* _Task to carry out_
Please print out every entry below, verbatim.

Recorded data
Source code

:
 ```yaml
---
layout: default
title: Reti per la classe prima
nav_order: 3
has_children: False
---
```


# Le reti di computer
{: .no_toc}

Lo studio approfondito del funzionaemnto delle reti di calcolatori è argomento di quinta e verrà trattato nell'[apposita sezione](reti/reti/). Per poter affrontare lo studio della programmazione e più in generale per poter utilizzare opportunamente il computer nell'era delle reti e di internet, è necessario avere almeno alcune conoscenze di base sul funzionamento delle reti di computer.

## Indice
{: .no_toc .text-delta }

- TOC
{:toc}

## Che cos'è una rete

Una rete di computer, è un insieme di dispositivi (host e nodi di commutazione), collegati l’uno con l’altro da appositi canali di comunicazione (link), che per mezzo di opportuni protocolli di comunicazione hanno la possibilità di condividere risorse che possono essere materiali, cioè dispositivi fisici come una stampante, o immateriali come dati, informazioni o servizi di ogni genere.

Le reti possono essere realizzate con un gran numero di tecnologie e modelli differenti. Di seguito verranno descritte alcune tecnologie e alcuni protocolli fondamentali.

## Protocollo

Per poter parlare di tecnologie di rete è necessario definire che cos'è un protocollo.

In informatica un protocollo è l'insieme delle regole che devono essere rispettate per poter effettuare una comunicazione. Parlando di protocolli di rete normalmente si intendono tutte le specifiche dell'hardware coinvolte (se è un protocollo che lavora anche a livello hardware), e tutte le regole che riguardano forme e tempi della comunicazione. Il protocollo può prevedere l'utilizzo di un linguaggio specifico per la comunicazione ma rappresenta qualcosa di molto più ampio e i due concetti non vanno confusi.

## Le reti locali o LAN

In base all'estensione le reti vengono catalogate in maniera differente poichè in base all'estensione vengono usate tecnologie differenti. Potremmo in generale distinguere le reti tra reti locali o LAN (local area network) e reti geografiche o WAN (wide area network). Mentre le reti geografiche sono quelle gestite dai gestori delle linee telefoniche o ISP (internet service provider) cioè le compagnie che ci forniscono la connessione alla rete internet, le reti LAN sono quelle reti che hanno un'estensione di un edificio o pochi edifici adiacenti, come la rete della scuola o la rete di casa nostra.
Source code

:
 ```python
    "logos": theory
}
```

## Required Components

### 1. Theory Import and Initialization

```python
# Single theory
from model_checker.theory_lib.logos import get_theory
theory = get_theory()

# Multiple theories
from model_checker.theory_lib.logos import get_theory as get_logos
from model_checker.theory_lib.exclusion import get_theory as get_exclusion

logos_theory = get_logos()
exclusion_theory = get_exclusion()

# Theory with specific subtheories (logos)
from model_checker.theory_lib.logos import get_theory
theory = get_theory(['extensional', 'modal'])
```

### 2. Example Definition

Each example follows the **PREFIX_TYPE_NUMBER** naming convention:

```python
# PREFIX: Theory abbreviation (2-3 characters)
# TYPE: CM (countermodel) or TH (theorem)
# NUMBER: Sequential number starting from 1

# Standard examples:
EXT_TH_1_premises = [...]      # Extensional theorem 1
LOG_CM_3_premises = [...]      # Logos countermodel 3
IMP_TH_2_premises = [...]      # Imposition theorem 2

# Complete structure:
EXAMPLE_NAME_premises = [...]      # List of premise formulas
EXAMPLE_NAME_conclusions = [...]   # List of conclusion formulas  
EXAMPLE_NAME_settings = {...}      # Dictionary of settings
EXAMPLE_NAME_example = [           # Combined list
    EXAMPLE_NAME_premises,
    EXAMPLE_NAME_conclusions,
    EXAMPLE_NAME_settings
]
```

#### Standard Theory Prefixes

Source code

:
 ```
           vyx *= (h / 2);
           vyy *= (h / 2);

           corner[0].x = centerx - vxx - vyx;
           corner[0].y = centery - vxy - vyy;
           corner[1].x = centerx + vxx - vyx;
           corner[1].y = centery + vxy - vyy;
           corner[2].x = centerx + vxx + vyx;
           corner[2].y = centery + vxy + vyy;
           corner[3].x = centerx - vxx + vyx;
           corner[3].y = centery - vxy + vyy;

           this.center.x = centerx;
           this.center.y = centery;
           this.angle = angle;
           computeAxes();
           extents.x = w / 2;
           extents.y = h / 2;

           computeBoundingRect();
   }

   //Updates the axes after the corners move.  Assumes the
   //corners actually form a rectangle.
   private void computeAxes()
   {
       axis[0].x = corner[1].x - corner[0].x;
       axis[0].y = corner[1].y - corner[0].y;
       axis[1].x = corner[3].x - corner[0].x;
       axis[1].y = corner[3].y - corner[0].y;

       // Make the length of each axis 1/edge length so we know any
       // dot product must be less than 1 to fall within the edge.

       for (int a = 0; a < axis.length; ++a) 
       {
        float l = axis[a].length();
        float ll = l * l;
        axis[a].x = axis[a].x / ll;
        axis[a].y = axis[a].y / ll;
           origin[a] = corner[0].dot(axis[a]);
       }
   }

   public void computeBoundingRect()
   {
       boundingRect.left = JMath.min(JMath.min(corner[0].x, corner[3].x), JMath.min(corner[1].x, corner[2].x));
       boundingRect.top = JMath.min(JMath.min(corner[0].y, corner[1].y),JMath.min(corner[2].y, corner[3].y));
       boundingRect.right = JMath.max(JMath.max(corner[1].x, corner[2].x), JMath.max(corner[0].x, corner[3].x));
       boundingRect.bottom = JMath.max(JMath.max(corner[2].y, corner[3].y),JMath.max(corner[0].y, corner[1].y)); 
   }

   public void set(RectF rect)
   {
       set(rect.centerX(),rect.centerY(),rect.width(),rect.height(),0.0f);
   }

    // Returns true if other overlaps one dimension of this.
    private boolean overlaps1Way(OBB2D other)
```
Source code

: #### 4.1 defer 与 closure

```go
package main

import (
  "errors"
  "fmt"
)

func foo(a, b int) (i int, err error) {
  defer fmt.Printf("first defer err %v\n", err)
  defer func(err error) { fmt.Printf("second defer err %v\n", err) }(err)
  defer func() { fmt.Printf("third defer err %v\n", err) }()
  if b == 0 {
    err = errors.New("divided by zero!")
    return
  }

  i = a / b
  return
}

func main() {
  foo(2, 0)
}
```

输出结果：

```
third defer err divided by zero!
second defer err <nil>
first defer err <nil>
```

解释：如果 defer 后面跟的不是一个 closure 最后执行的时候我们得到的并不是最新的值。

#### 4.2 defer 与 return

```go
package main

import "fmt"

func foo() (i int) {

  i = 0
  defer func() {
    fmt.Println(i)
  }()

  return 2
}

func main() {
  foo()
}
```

* _Task result_
Source code

:
 ```yaml
---
layout: default
title: Reti per la classe prima
nav_order: 3
has_children: False
---
```


# Le reti di computer
{: .no_toc}

Lo studio approfondito del funzionaemnto delle reti di calcolatori è argomento di quinta e verrà trattato nell'[apposita sezione](reti/reti/). Per poter affrontare lo studio della programmazione e più in generale per poter utilizzare opportunamente il computer nell'era delle reti e di internet, è necessario avere almeno alcune conoscenze di base sul funzionamento delle reti di computer.

## Indice
{: .no_toc .text-delta }

- TOC
{:toc}

## Che cos'è una rete

Una rete di computer, è un insieme di dispositivi (host e nodi di commutazione), collegati l’uno con l’altro da appositi canali di comunicazione (link), che per mezzo di opportuni protocolli di comunicazione hanno la possibilità di condividere risorse che possono essere materiali, cioè dispositivi fisici come una stampante, o immateriali come dati, informazioni o servizi di ogni genere.

Le reti possono essere realizzate con un gran numero di tecnologie e modelli differenti. Di seguito verranno descritte alcune tecnologie e alcuni protocolli fondamentali.

## Protocollo

Per poter parlare di tecnologie di rete è necessario definire che cos'è un protocollo.

In informatica un protocollo è l'insieme delle regole che devono essere rispettate per poter effettuare una comunicazione. Parlando di protocolli di rete normalmente si intendono tutte le specifiche dell'hardware coinvolte (se è un protocollo che lavora anche a livello hardware), e tutte le regole che riguardano forme e tempi della comunicazione. Il protocollo può prevedere l'utilizzo di un linguaggio specifico per la comunicazione ma rappresenta qualcosa di molto più ampio e i due concetti non vanno confusi.

## Le reti locali o LAN

In base all'estensione le reti vengono catalogate in maniera differente poichè in base all'estensione vengono usate tecnologie differenti. Potremmo in generale distinguere le reti tra reti locali o LAN (local area network) e reti geografiche o WAN (wide area network). Mentre le reti geografiche sono quelle gestite dai gestori delle linee telefoniche o ISP (internet service provider) cioè le compagnie che ci forniscono la connessione alla rete internet, le reti LAN sono quelle reti che hanno un'estensione di un edificio o pochi edifici adiacenti, come la rete della scuola o la rete di casa nostra.
Source code

:
 ```python
    "logos": theory
}
```

## Required Components

### 1. Theory Import and Initialization

```python
# Single theory
from model_checker.theory_lib.logos import get_theory
theory = get_theory()

# Multiple theories
from model_checker.theory_lib.logos import get_theory as get_logos
from model_checker.theory_lib.exclusion import get_theory as get_exclusion

logos_theory = get_logos()
exclusion_theory = get_exclusion()

# Theory with specific subtheories (logos)
from model_checker.theory_lib.logos import get_theory
theory = get_theory(['extensional', 'modal'])
```

### 2. Example Definition

Each example follows the **PREFIX_TYPE_NUMBER** naming convention:

```python
# PREFIX: Theory abbreviation (2-3 characters)
# TYPE: CM (countermodel) or TH (theorem)
# NUMBER: Sequential number starting from 1

# Standard examples:
EXT_TH_1_premises = [...]      # Extensional theorem 1
LOG_CM_3_premises = [...]      # Logos countermodel 3
IMP_TH_2_premises = [...]      # Imposition theorem 2

# Complete structure:
EXAMPLE_NAME_premises = [...]      # List of premise formulas
EXAMPLE_NAME_conclusions = [...]   # List of conclusion formulas  
EXAMPLE_NAME_settings = {...}      # Dictionary of settings
EXAMPLE_NAME_example = [           # Combined list
    EXAMPLE_NAME_premises,
    EXAMPLE_NAME_conclusions,
    EXAMPLE_NAME_settings
]
```

#### Standard Theory Prefixes

Source code

:
 ```
           vyx *= (h / 2);
           vyy *= (h / 2);

           corner[0].x = centerx - vxx - vyx;
           corner[0].y = centery - vxy - vyy;
           corner[1].x = centerx + vxx - vyx;
           corner[1].y = centery + vxy - vyy;
           corner[2].x = centerx + vxx + vyx;
           corner[2].y = centery + vxy + vyy;
           corner[3].x = centerx - vxx + vyx;
           corner[3].y = centery - vxy + vyy;

           this.center.x = centerx;
           this.center.y = centery;
           this.angle = angle;
           computeAxes();
           extents.x = w / 2;
           extents.y = h / 2;

           computeBoundingRect();
   }

   //Updates the axes after the corners move.  Assumes the
   //corners actually form a rectangle.
   private void computeAxes()
   {
       axis[0].x = corner[1].x - corner[0].x;
       axis[0].y = corner[1].y - corner[0].y;
       axis[1].x = corner[3].x - corner[0].x;
       axis[1].y = corner[3].y - corner[0].y;

       // Make the length of each axis 1/edge length so we know any
       // dot product must be less than 1 to fall within the edge.

       for (int a = 0; a < axis.length; ++a) 
       {
        float l = axis[a].length();
        float ll = l * l;
        axis[a].x = axis[a].x / ll;
        axis[a].y = axis[a].y / ll;
           origin[a] = corner[0].dot(axis[a]);
       }
   }

   public void computeBoundingRect()
   {
       boundingRect.left = JMath.min(JMath.min(corner[0].x, corner[3].x), JMath.min(corner[1].x, corner[2].x));
       boundingRect.top = JMath.min(JMath.min(corner[0].y, corner[1].y),JMath.min(corner[2].y, corner[3].y));
       boundingRect.right = JMath.max(JMath.max(corner[1].x, corner[2].x), JMath.max(corner[0].x, corner[3].x));
       boundingRect.bottom = JMath.max(JMath.max(corner[2].y, corner[3].y),JMath.max(corner[0].y, corner[1].y)); 
   }

   public void set(RectF rect)
   {
       set(rect.centerX(),rect.centerY(),rect.width(),rect.height(),0.0f);
   }

    // Returns true if other overlaps one dimension of this.
    private boolean overlaps1Way(OBB2D other)
```
Source code

: #### 4.1 defer 与 closure

```go
package main

import (
  "errors"
  "fmt"
)

func foo(a, b int) (i int, err error) {
  defer fmt.Printf("first defer err %v\n", err)
  defer func(err error) { fmt.Printf("second defer err %v\n", err) }(err)
  defer func() { fmt.Printf("third defer err %v\n", err) }()
  if b == 0 {
    err = errors.New("divided by zero!")
    return
  }

  i = a / b
  return
}

func main() {
  foo(2, 0)
}
```

输出结果：

```
third defer err divided by zero!
second defer err <nil>
first defer err <nil>
```

解释：如果 defer 后面跟的不是一个 closure 最后执行的时候我们得到的并不是最新的值。

#### 4.2 defer 与 return

```go
package main

import "fmt"

func foo() (i int) {

  i = 0
  defer func() {
    fmt.Println(i)
  }()

  return 2
}

func main() {
  foo()
}
```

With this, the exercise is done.